1. Field of the Invention
The present invention relates to a scanning optical device and an image forming apparatus using the same. In particular, the present invention relates to a scanning optical device suitable for an image forming apparatus such as a laser beam printer, a digital copying machine, or a multifunction printer, which has, for example, an electrophotographic process, in which a light flux emitted from light source means is deflected on an optical deflector (polygon mirror) serving as a deflection element and then a surface to be scanned is scanned with the light flux through a scanning optical element having an fθ characteristic to thereby record image information.
2. Related Background Art
Up to now, in a scanning optical device used for a laser beam printer (LBP) or the like, image recording is conducted through the following process. A light flux which is modulated according to an image signal in light source means and emitted therefrom is periodically deflected on, for example, an optical deflector composed of a rotating polygonal mirror (polygon mirror). Then, the deflected light flux is converged in a spot shape onto a photosensitive recording medium (photosensitive drum) by a scanning optical element having an fθ characteristic, to thereby scan the surface of the recording medium is scanned with the light flux.

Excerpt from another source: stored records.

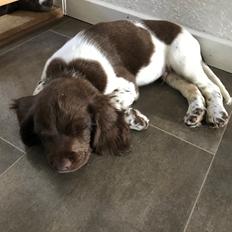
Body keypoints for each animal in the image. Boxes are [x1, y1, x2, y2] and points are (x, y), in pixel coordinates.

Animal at [13, 19, 232, 172]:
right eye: (43, 135)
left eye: (81, 128)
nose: (62, 165)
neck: (69, 70)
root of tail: (187, 32)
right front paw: (134, 118)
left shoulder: (128, 84)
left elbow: (110, 101)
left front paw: (130, 117)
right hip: (171, 74)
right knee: (192, 89)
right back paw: (196, 112)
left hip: (184, 62)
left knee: (210, 87)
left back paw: (216, 113)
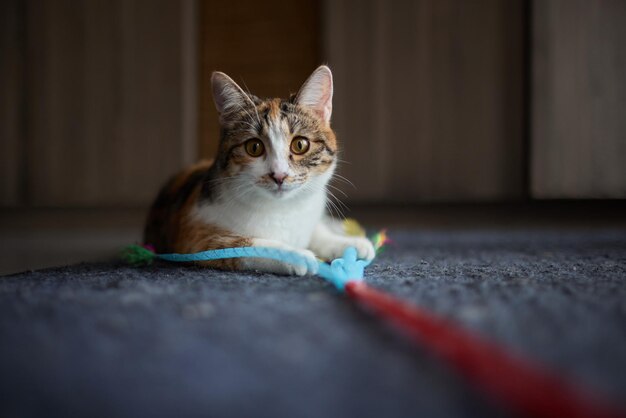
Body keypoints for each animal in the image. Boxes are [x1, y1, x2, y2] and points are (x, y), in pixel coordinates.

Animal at [144, 65, 372, 276]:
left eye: (300, 145)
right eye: (254, 147)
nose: (279, 175)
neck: (282, 210)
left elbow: (315, 230)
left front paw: (347, 244)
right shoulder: (195, 237)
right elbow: (243, 245)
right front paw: (296, 255)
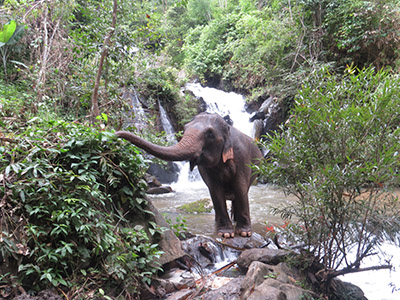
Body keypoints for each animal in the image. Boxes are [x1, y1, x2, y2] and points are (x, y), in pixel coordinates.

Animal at [115, 111, 264, 238]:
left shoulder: (242, 158)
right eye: (185, 128)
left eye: (210, 134)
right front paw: (225, 233)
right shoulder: (206, 169)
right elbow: (215, 191)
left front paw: (244, 233)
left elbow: (240, 187)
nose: (115, 135)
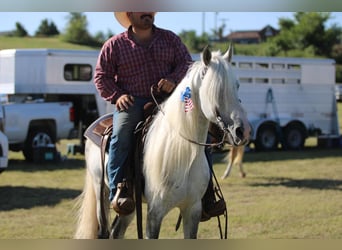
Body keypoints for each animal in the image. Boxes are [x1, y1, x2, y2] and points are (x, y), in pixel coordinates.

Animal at [74, 44, 251, 239]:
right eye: (217, 90)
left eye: (237, 86)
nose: (242, 130)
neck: (182, 152)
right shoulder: (155, 213)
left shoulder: (193, 209)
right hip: (101, 192)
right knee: (104, 231)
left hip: (129, 207)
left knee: (117, 231)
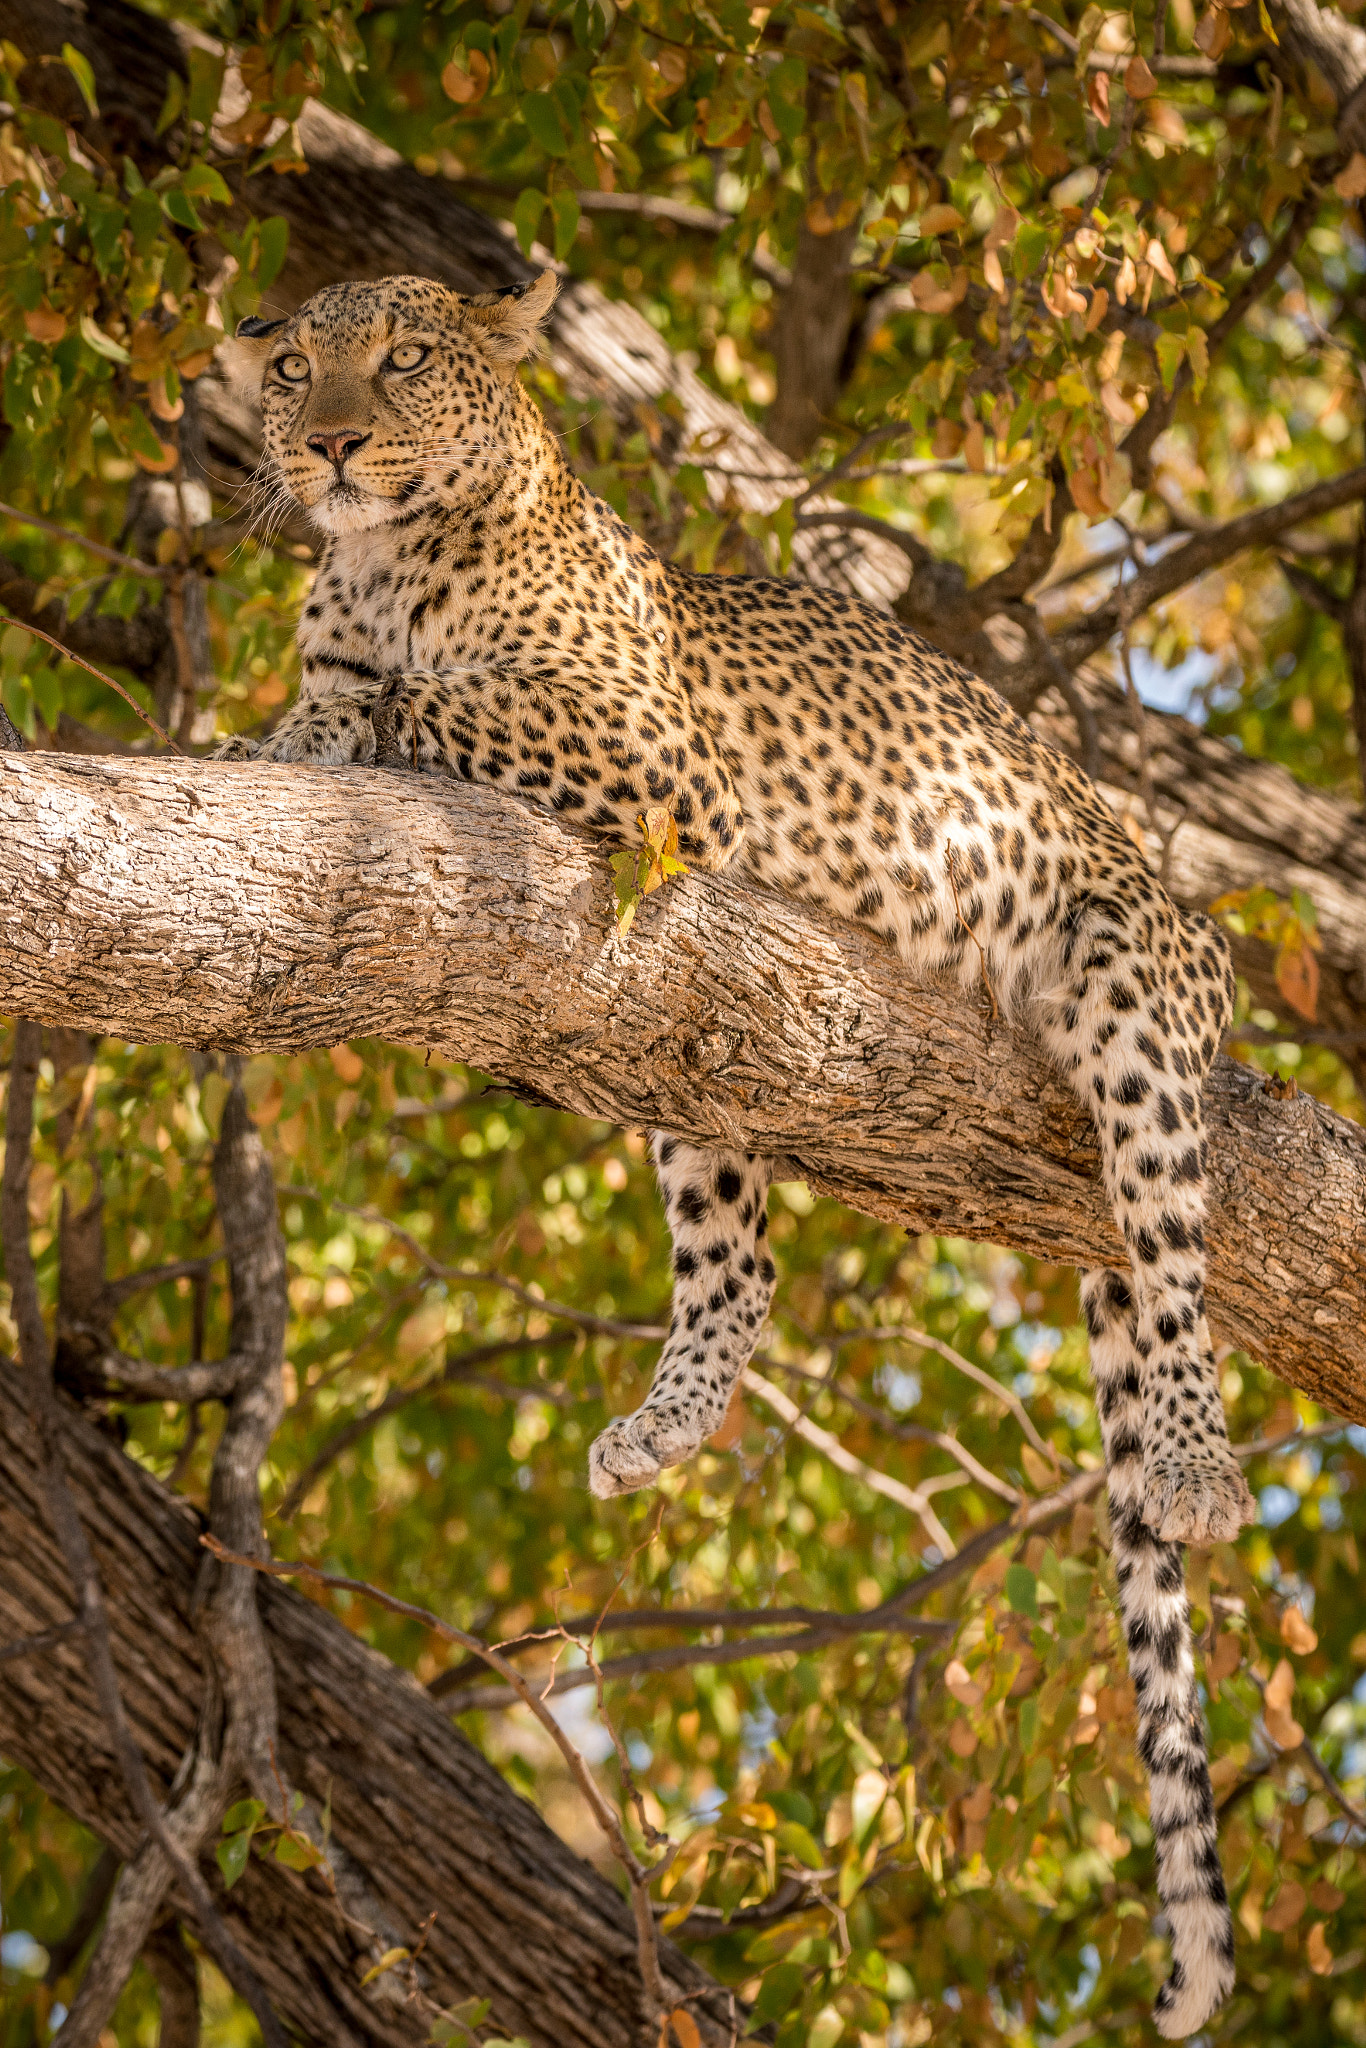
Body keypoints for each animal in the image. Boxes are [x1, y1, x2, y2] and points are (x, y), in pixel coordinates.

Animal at [224, 272, 1261, 2031]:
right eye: (295, 368)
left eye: (407, 360)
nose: (332, 443)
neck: (385, 558)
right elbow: (338, 696)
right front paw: (294, 725)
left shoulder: (645, 753)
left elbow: (423, 700)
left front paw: (328, 724)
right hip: (679, 1052)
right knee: (743, 1259)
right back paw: (661, 1425)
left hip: (1130, 974)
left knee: (1173, 1256)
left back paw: (1193, 1463)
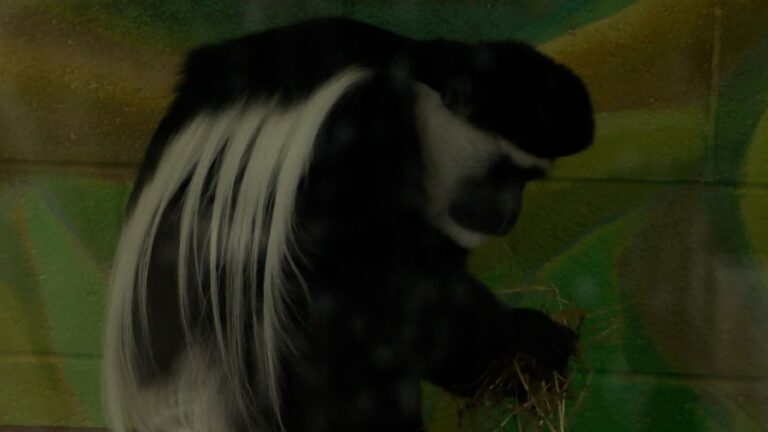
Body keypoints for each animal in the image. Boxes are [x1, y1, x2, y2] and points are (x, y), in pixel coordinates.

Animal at [103, 17, 593, 432]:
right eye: (505, 172)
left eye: (529, 179)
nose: (509, 215)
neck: (413, 87)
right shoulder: (355, 128)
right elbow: (375, 281)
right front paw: (527, 336)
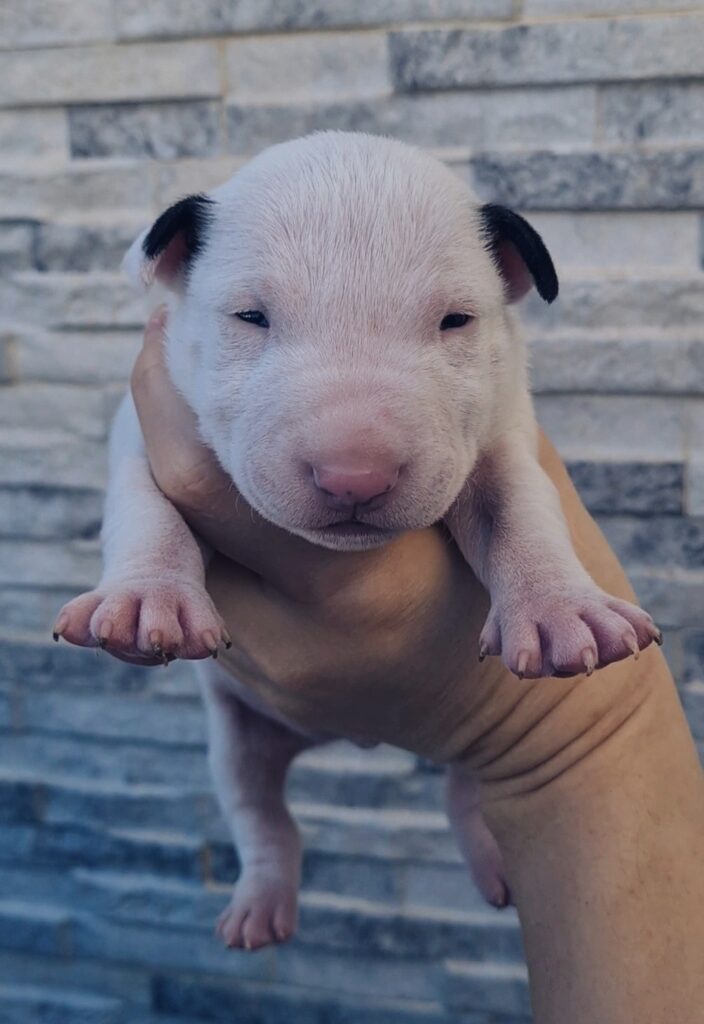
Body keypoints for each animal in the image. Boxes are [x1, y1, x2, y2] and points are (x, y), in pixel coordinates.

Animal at [55, 134, 658, 950]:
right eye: (250, 316)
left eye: (456, 321)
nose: (354, 476)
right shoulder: (144, 431)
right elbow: (145, 510)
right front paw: (146, 600)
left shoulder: (503, 435)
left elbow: (522, 511)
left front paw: (564, 610)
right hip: (238, 743)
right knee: (263, 817)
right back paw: (261, 902)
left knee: (462, 794)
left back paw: (493, 866)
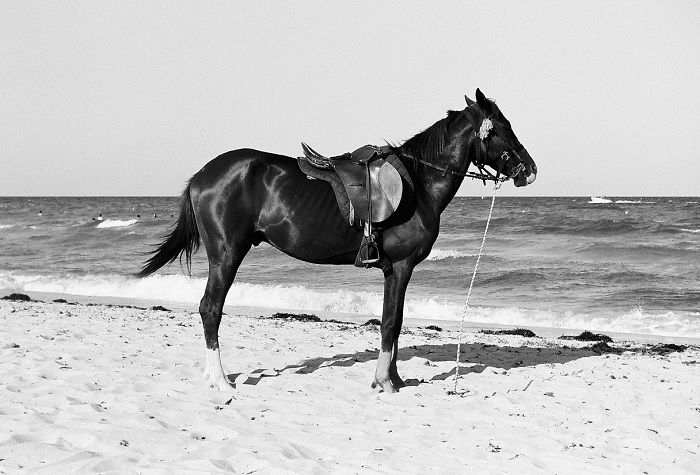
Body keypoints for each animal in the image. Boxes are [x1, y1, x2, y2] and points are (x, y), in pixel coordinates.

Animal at [139, 90, 540, 394]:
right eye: (502, 129)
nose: (530, 169)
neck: (419, 183)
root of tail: (201, 175)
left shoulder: (395, 271)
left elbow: (395, 321)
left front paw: (395, 378)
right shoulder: (401, 266)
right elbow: (390, 323)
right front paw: (384, 382)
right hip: (226, 253)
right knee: (210, 309)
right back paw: (221, 380)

FIG. 8 is a schematic view showing a main part of a conventional scanning optical device. In FIG. 8, a divergent light flux emitted from light source means 91 is converted into a substantially parallel light flux by a collimator lens 92. The substantially parallel light flux (the amount of light) is limited by an aperture stop 93 and incident into a cylindrical lens 94 having refractive power only in the sub scanning direction. Of the substantially parallel light flux incident into the cylindrical lens 94, a light flux within the main scanning section exits from the cylindrical lens 94 without being changed in its optical state; a light flux within the sub scanning section is converged and imaged as a substantially linear image near a deflection surface 95a of an optical deflector 95 composed of a rotating polygonal mirror (polygon mirror).
The light flux which is reflected and deflected on the reflection surface 95a of the optical deflector 95 is guided onto a photosensitive drum surface 97 serving as a surface to be scanned through a scanning optical element (scanning lens system) 96 having an fθ characteristic while the optical deflector 95 is rotated in a direction indicated by an arrow A. Accordingly, the photosensitive drum surface 97 is scanned with the light flux in a direction indicated by an arrow B (main scanning direction) to thereby record image information.
At this time, a part of the light flux (BD light flux), which is reflected and deflected on the optical deflector 95, is returned using a synchronous detection mirror (BD mirror) 81 through the scanning lens system 96 and incident into synchronous detection unit 84. The synchronous detection unit 84 includes: a slit (BD slit) 82 serving as synchronous position determining means which is located at a position optically equivalent to the photosensitive drum surface 97; and a synchronous detection element (BD sensor) 83. A timing of a writing start position (scanning start position) on the photosensitive drum surface 97 in the main scanning direction is adjusted based on a synchronous signal obtained from the synchronous detection unit 84. Therefore, a scanning line is produced on the photosensitive drum surface 97 to conduct image recording.
In recent years, with a tendency of size reduction of the main body of the image forming apparatus, a compact optical system is required for the scanning optical device. In particular, the synchronous detection optical system (BD optical system) that adjusts the timing of the scanning start position is desired to be more compact because of a limitation on leading of electric wirings from the BD sensor and a limitation on arrangements in a casing (optical box).
In general, the BD optical system uses a portion (end) of the scanning lens, images a part of the light flux (BD light flux) deflected on the optical deflector at a position where the BD sensor is disposed or in the vicinity thereof to adjust the timing of the scanning start position.
An example in which a size of such BD optical system is reduced is disclosed in, for example, Japanese Patent No. 3254367. Japanese Patent No. 3254367 discloses an optical system in which the synchronous detection optical element (BD lens) is composed of an independent anamorphic lens and the BD lens is disposed at a position further apart from the optical deflector than the scanning lens.
The optical system according to Japanese Patent No. 3254367 is effective in reducing a size of the BD optical system and a cost thereof. However, because the BD lens is disposed at a position farther apart from the optical deflector than the scanning lens, the distance between the BD lens and the BD sensor becomes shorter. Thus, there is a problem in that the synchronous detection cannot be conducted with high precision.